Optical telescope

An optical telescope is a telescope which is used to gather, and focus, light, for directly viewing a magnified image, making a photograph, etc. The term is used especially for a monocular with static mounting for observing the sky. Handheld binoculars are common for other purposes.

Telescopes are sometimes referred to as "photon buckets" as they are used to "collect streams of photons". There are two primary types of optical telescope: reflectors (which use mirrors) and refractors (which use lenses).

The basic scheme is that the primary light-gathering element, called the "objective lens", focuses light to a focal plane where it forms a bright virtual image. An "eyepiece" then magnifies the virtual image. Many types of telescopes fold the optical path with secondary or tertiary mirrors, usually to make the telescope more compact and reduce the width of its field of view.

Contents

Angular Resolution

An optical telescope's angular resolution is determined primarily by the width of the objective, termed its "aperture." Recently, it has become practical to perform aperture synthesis with optical telescopes. Increasingly, high-resolution optical telescopes are actually groups of widely-spaced smaller telescopes, linked together by carefully-controlled optical paths. The sensitivity of a telescope is determined by both the area of its objective, and the sensitivity of the sensor.

F-Ratio

The f-ratio of a telescope denotes how wide an angle the telescope can view. Low f-ratios indicate wide fields of view. Wide-field telescopes are used to track satellites and asteroids, for cosmic-ray research, and for surveys of the sky.

Light-Gathering Power

The light-gathering power of an optical telescope is directly related to the diameter of the objective lens or mirror. Note that the area of a circle is proportional to the square of the diameter. A telescope with a lens which has a diameter three times that of another will have nine times the light-gathering power.
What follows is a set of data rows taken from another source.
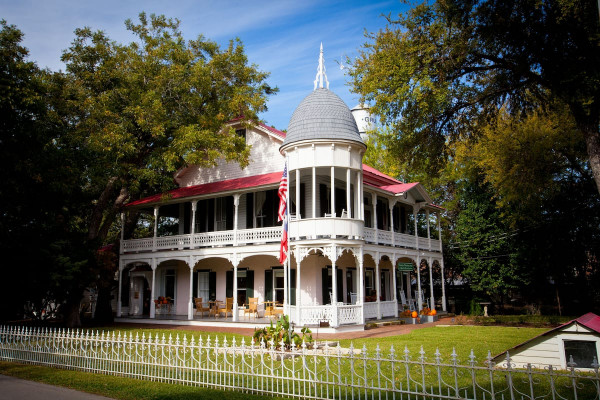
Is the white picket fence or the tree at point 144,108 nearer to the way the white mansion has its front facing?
the white picket fence

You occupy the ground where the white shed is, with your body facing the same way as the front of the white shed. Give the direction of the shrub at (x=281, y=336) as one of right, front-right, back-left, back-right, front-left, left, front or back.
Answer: front-right

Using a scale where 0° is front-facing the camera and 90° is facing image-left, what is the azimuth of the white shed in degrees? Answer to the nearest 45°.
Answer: approximately 45°
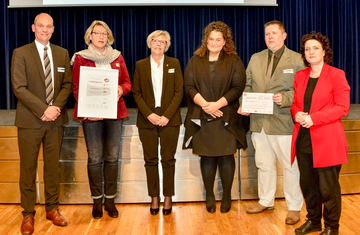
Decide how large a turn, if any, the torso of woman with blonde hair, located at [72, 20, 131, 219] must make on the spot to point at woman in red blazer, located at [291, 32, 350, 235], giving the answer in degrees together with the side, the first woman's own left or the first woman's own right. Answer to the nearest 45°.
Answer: approximately 45° to the first woman's own left

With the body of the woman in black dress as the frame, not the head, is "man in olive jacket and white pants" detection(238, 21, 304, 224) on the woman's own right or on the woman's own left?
on the woman's own left

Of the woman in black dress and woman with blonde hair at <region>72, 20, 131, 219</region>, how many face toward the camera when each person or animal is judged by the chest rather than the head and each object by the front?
2

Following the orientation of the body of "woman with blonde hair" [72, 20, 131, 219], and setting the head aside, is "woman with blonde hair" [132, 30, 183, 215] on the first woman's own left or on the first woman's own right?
on the first woman's own left

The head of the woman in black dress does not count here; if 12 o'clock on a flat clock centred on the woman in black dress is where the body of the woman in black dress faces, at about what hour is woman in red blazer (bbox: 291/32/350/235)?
The woman in red blazer is roughly at 10 o'clock from the woman in black dress.

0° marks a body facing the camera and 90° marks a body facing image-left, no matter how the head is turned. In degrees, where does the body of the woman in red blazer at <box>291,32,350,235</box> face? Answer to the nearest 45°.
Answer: approximately 45°

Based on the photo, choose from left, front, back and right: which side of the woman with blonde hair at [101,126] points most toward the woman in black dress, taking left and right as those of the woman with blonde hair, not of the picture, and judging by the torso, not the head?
left
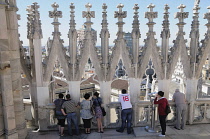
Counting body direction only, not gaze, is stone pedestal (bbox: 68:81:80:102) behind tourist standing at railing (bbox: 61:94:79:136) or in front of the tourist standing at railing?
in front

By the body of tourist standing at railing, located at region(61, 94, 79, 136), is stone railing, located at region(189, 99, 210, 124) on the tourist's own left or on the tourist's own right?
on the tourist's own right

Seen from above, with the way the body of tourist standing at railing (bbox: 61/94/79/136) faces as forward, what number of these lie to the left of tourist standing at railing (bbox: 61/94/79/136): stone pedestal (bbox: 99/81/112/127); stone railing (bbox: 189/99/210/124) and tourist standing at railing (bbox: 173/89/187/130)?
0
Larger objectives gather more light, and more sensitive imaging equipment can produce better images from less light.

Research Telescopes

Nearly all large research-grade astronomical telescopes are reflectors. Some reasons are:

  • In a lens the entire volume of material has to be free of imperfection and inhomogeneities, whereas in a mirror, only one surface has to be perfectly polished.
  • Light of different colors travels through a medium other than vacuum at different speeds. This causes chromatic aberration.
  • There are technical difficulties involved in manufacturing and manipulating large-aperture lenses. One of them is that all real materials sag in gravity. A lens can only be held by its perimeter. A mirror, on the other hand, can be supported by the whole side opposite to its reflecting face.

The size of optical telescopes increased steadily in the early 20th century culminating in the 200-inch telescope at Palomar Observatory which was built in 1948. From then until the 1980s, only one larger telescope was built.

In the 1980s a number of technological improvements were made which created a new generation of telescopes. These advances included the creation of multi-mirror telescopes and the invention of cheap personal computers which could control the mirrors. Another major advanced was the invention of rotating furnaces in which centrifugal force would shape a telescope mirror to close to its final shape.

Names of types:

  • Binoculars are just two monoculars mounted side-by side with adjustments to let both be used. A major practical advantage of these telescopes is not magnification, so much as a brighter field of view at dusk and dawn. Monoculars and binoculars with built-in compasses are used by army artillery units and ships to navigate by triangulating from topographic (shore) features. Hand-held telescopes are limited by hand-shaking to about 7 power. The brightest-field, best-magnifying practical monocular is about 7x50.